Mushrooms raincoats with spikes

Black raincoat (Lycoperdon echinatum).

Family: Raincoats (Lycoperdaceae).

Season: July - September.

Growth: single and in small groups.

Description:

Pear-shaped fruit body with a short leg.

The surface is covered with long (up to 5 mm) sharp, curved creamy spikes, darkening with time to yellow-brown. With age, the fungus becomes naked, the flesh of young with a mesh pattern.

The pulp of young mushrooms is light, white, with a pleasant smell, later darkens to brownish-purple.

The mushroom is edible at a young age.

Ecology and distribution:

It grows on soil and litter in deciduous and spruce forests, in shady places. Prefers calcareous soils. It is rare.

Prickly raincoat (Lycoperdon perlatum).

Family: Raincoats (Lycoperdaceae).

Season: mid-May - October.

Growth: single and in groups.

Description:

The flesh is initially white, elastic, with a faint pleasant odor; as it ripens, it turns yellow and becomes flabby.

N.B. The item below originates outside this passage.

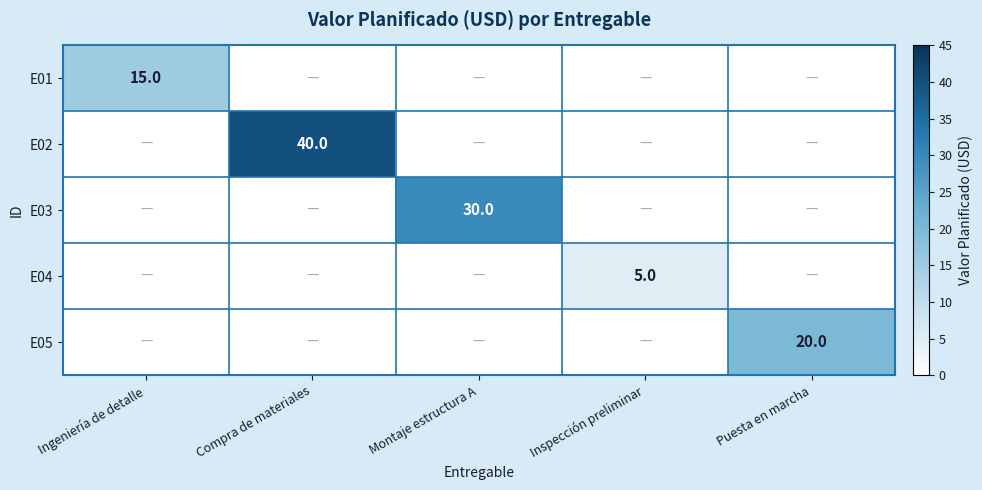

The value of E04 at Compra de materiales is 0. True or false?

True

The fruit body is hemispherical, as a rule, with a noticeable “pseudopod”. The skin in youth is white, darkens with age to grayish-brown, covered with easily detachable thorns of different sizes.

In the upper part, a characteristic tubercle is often distinguished.

Young mushrooms with white flesh are edible. Used freshly fried.

Ecology and distribution:

Grows in coniferous and mixed forests, at the edges, less often in meadows.

Pear-shaped raincoat (Lycoperdon pyriforme).

Family: Raincoats (Lycoperdaceae).

Season: end of July - October.

Growth: large dense groups.

Description:

In adult mushrooms, the surface is smooth, often coarse-mesh, brownish. The skin is thick, in adult mushrooms it easily peels off.

The pulp with a pleasant mushroom smell and a weak taste, in youth is white, cottony, gradually reddens. The fruit body in the upper part is almost round. The surface of young mushrooms is white, prickly.

False pedicle short tapering downward, with root process.

Young mushrooms with white flesh are edible. Used boiled and fried.

Ecology and distribution:

Grows on decayed wood of deciduous, rarely conifers, on the basis of trees and mossy stumps.